Die Ansprechpersonen seien Vertrauenspersonen. Sie müssen mit Menschen in schwierigen persönlichen Situationen umgehen und die richtigen Unterstützungsmassnahmen selber anbieten oder einleiten können. Deshalb seien genaue Kenntnisse über das Verfahren an der Universität und über weitergehende Beratungs- und Unterstützungsangebote unabdingbar. Die drei mit der Umsetzung betrauten Personen wurden kürzlich an einer Weiterbildung entsprechend geschult, wie Maurer weiter erklärte.

Mit dem Reglement habe sich einiges verändert, gab sich Maurer überzeugt. Die Personen, die Beratung suchten, seien oft sehr genau informiert, dass die Universität Zürich sexuelle Übergriffe nicht dulde. Zum Glück jedoch sei dieses Thema selten Gegenstand der Beratung.

«Mit dem Reglement hat sich einiges verändert», zeigte sich Elisabeth Maurer, Leiterin der UniFrauenstelle – Gleichstellung für Frau und Mann, überzeugt.

Psychische Belastungen

Aus Sicht der Psychologin und Psychotherapeutin beleuchtete Dr. Caroline Steinacher, welche Reaktionen eine sexuelle Belästigung – also eine Verletzung der Würde der Person auslösen kann. Der Bezug zum Arbeitsplatz mit seinen vielfältigen Abhängigkeitsphänomenen spiele eine besondere Rolle, so Steinacher. Aber auch das individuelle Schamgefühl, weil die Betroffenen oft versuchten, den Eingriff in die Intimsphäre aus Schamgefühl zu verschweigen. Zu psychischen Belastungen könnten aber auch falsche Beschuldigungen und Unterstellungen führen.

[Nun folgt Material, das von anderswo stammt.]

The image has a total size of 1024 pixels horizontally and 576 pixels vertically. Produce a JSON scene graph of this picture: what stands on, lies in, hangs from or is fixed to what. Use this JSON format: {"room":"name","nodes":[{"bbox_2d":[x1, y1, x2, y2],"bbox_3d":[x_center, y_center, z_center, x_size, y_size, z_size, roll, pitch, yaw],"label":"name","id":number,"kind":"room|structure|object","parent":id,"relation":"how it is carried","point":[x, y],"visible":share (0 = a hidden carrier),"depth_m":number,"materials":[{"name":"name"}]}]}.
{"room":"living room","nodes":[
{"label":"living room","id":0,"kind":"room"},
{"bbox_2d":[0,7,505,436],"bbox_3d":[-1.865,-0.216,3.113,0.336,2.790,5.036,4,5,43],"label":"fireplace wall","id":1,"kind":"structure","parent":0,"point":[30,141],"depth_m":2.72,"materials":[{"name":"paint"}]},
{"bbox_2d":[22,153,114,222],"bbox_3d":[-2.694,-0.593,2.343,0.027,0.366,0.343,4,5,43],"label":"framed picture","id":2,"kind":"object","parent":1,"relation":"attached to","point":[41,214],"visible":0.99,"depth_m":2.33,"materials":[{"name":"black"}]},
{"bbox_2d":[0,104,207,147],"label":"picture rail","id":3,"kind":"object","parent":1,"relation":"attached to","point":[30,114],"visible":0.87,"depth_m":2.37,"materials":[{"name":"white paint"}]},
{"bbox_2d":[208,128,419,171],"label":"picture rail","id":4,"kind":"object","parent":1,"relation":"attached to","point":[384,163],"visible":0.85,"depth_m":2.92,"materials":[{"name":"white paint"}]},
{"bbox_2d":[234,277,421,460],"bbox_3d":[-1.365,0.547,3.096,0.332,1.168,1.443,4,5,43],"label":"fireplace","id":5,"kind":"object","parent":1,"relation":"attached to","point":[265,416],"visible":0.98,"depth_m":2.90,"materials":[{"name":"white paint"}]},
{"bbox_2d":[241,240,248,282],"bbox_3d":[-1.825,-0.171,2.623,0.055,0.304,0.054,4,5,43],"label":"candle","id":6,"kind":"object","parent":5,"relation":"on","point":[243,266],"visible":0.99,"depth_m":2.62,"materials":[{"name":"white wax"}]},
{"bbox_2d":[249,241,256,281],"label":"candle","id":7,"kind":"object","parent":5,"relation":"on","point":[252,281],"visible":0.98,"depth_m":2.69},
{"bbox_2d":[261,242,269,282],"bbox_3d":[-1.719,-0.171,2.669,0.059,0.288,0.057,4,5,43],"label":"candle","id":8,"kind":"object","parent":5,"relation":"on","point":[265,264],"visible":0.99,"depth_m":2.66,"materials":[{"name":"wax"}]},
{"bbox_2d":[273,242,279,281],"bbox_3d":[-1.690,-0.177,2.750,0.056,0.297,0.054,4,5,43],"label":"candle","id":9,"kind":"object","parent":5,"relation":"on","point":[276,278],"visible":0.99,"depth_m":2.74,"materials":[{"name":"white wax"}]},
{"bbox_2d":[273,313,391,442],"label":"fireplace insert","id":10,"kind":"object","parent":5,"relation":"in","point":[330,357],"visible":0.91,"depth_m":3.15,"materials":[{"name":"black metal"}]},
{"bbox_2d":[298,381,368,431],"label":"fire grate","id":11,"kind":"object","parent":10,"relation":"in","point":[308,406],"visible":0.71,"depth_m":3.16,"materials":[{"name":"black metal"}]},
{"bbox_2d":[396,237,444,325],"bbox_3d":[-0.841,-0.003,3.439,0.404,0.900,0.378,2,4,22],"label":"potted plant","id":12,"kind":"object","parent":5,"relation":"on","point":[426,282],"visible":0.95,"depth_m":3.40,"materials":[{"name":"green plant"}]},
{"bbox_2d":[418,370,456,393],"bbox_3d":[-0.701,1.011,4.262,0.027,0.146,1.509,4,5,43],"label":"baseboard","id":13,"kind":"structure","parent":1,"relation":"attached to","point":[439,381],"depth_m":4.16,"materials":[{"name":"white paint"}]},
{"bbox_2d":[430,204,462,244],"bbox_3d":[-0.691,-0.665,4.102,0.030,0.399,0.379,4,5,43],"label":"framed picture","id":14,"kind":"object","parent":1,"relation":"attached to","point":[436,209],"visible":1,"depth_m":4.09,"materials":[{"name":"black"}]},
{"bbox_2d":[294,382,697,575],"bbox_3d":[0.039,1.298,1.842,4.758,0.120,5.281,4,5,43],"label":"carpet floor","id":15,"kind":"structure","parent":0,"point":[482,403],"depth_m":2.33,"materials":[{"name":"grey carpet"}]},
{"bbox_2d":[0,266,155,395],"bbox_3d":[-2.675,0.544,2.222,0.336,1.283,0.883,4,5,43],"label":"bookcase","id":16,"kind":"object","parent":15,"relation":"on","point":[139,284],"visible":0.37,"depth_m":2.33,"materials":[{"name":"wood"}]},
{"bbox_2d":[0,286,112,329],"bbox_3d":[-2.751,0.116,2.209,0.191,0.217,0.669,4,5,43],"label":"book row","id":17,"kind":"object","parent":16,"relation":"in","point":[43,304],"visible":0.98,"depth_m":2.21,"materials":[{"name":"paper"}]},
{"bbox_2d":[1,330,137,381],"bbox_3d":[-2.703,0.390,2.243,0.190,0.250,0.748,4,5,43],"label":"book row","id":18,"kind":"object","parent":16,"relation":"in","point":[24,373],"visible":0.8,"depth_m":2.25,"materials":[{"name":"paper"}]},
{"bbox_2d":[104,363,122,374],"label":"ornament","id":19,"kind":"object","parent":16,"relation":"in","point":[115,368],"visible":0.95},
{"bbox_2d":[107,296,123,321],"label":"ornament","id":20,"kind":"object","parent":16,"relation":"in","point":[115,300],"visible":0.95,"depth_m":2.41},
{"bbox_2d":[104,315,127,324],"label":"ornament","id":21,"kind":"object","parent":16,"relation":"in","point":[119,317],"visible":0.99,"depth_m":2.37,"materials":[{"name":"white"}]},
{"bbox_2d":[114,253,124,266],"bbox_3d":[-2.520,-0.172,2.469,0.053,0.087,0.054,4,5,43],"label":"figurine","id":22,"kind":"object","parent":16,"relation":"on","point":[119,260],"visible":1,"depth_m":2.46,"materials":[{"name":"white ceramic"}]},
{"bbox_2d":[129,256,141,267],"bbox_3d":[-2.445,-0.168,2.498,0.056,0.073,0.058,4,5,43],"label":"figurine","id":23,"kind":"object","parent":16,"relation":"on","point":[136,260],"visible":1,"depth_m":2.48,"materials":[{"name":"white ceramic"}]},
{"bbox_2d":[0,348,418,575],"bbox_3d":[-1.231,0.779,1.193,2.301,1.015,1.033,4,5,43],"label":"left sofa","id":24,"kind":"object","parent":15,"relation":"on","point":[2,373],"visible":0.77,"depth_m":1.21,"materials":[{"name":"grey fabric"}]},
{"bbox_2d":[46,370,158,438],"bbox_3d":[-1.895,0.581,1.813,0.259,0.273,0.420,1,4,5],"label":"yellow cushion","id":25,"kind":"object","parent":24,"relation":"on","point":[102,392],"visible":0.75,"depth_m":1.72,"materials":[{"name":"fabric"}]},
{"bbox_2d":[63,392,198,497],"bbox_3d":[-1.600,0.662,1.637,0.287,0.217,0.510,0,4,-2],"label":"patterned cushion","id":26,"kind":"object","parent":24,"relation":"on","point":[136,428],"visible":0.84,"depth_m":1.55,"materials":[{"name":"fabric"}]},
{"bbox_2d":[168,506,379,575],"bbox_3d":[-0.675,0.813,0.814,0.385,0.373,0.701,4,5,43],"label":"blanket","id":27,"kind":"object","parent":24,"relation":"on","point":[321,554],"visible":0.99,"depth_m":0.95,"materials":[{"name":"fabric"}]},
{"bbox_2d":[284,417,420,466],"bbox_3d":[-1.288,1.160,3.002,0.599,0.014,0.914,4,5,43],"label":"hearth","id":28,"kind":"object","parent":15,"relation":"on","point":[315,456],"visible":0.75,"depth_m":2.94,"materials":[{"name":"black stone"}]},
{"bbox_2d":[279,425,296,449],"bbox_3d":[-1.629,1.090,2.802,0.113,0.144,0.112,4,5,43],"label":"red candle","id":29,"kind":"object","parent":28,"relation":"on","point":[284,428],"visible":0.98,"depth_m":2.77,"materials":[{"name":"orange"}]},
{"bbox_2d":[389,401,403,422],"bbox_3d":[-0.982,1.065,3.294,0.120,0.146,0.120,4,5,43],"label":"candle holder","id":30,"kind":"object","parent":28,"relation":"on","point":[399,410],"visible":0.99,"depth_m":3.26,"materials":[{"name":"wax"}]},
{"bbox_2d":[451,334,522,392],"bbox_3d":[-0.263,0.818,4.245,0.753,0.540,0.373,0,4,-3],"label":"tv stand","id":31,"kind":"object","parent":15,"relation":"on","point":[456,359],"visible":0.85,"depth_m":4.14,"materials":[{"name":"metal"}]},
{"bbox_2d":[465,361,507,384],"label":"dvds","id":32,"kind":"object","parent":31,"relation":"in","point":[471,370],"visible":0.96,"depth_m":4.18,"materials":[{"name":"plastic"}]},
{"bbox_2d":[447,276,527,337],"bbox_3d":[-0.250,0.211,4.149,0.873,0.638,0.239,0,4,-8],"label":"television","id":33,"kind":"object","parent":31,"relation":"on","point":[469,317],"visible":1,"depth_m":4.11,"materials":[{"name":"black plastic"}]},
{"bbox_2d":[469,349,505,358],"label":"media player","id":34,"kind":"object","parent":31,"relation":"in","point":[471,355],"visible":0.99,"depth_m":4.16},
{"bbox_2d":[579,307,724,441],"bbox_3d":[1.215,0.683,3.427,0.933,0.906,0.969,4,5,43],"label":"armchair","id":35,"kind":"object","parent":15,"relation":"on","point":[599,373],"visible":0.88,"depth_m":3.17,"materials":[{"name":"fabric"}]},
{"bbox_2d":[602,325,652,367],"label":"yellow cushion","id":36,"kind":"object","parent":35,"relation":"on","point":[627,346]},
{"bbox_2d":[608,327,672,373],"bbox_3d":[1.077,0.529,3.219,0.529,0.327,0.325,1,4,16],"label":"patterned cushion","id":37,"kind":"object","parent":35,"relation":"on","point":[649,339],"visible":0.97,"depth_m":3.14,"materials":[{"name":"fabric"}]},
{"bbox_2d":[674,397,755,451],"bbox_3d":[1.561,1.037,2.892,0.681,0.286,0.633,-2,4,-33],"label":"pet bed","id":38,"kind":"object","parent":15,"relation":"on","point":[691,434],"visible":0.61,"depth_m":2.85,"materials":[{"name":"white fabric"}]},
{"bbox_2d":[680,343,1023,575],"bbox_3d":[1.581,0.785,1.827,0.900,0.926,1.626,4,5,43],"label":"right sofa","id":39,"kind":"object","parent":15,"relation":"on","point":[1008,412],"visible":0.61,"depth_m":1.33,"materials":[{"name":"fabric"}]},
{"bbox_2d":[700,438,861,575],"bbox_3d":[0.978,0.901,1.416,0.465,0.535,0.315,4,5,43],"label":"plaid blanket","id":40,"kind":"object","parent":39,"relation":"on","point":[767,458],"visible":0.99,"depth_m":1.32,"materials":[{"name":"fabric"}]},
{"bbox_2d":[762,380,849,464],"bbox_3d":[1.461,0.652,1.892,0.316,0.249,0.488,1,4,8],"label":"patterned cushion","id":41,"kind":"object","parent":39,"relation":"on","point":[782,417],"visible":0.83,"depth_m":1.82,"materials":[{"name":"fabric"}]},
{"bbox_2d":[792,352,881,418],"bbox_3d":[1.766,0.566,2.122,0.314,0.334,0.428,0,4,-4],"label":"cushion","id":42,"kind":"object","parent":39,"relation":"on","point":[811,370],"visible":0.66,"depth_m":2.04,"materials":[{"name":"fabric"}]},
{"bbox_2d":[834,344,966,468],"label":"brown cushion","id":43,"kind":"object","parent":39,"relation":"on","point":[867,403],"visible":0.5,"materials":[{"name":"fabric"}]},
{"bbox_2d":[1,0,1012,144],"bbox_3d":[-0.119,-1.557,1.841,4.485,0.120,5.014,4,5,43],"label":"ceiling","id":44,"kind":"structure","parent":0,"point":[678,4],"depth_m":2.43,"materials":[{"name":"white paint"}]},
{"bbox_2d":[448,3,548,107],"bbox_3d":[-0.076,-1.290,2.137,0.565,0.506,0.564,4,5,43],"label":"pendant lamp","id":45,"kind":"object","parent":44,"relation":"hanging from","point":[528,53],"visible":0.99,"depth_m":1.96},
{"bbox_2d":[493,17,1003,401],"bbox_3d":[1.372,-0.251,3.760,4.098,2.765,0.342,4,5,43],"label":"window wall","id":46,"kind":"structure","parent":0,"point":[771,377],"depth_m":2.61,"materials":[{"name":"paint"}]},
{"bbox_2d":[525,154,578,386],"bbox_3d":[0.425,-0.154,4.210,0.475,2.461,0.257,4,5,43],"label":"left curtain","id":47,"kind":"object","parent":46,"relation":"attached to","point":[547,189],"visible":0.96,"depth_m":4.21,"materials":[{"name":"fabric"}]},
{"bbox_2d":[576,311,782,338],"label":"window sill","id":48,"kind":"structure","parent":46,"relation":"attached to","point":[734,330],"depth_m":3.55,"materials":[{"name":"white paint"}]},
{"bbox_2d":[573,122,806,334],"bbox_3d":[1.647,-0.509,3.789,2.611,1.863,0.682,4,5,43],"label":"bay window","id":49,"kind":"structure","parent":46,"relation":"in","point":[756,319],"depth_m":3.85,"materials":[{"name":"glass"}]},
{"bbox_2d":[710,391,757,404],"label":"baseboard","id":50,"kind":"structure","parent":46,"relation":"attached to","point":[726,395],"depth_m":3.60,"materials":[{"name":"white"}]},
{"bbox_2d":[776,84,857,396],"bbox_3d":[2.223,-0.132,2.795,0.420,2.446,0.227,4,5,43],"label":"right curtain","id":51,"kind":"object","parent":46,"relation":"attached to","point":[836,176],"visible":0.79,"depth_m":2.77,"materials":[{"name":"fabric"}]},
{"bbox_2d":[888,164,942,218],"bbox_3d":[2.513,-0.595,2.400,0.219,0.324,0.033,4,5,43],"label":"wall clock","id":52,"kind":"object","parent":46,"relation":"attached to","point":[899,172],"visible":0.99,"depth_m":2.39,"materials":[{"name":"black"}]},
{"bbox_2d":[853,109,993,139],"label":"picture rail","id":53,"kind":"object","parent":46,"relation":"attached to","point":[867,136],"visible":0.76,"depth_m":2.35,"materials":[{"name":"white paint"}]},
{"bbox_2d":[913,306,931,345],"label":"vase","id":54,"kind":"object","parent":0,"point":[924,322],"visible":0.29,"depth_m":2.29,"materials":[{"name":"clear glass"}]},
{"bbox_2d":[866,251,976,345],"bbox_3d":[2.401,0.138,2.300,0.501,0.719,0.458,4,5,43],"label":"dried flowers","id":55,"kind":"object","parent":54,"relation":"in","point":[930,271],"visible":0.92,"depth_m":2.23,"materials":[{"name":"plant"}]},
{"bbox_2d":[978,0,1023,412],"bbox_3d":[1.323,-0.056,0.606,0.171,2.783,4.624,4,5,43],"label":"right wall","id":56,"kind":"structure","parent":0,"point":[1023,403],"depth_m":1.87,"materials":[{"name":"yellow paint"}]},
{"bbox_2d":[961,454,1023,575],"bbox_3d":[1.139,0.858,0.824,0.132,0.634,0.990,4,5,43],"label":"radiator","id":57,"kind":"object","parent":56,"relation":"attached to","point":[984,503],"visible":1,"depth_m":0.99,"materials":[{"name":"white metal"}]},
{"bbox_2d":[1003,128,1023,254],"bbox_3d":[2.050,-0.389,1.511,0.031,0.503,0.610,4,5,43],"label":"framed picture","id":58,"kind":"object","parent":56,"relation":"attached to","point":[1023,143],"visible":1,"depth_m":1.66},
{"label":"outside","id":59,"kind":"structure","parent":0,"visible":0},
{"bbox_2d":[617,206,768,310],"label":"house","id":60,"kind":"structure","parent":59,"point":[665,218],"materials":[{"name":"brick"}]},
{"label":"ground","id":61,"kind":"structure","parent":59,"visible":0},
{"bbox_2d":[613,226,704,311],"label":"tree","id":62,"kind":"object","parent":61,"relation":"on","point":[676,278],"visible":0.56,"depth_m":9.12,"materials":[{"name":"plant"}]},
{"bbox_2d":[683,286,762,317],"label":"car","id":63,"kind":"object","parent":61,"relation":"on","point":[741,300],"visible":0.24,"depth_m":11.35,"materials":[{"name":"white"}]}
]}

Stellvertreterinnen und Stellvertreter gewählt

Neben Tag, Reimann und Maurer bezeichnete die Universitätsleitung in ihrer Sitzung am Donnerstag morgen weitere Personen, die mit dem Vollzug des Reglements befasst sind, wie Reimann berichtete: Der Leiter des Rechtsdienstes, Sven Akeret, ist Stellvertreter von Prof. Tag als untersuchende Person, Rita Stöckli und Thomas Tschümperlin wurden als stellvertretende Ansprechpersonen gewählt. Die Studentin Gianna Fröhlicher ist Ansprechperson mit beratender Funktion für Studierende. Zudem sind im Rechtsdienst Liliane Gross und Wanda Nemec als spezialisierte Beraterinnen und Sachbearbeiterinnnen für die Verfahren im Zusammenhang mit dem Reglement zuständig.

Wichtige Zusatzaspekte

Im zweiten Teil des Symposiums berichtete Dr. Max Hauri, Vizepräsident des Bezirksgerichts Zürich, über den fürsorgerischen Freiheitsentzug im Kontext sexueller Belästigung. Dr. Eva Weishaupt, Leiterin der Kantonalen Opferhilfestelle Zürich, legte dar, welche Rechte einem Opfer zustehen, und wie sie im Opferhilfegesetzt geregelt sind. Beide Beiträge gaben Einblicke in Themenbereiche, die für viele erst auf den zweiten Blick mit dem Symposiumsthema verbunden waren, aber wichtige Zusatzaspekte zum Thema aufzeigten.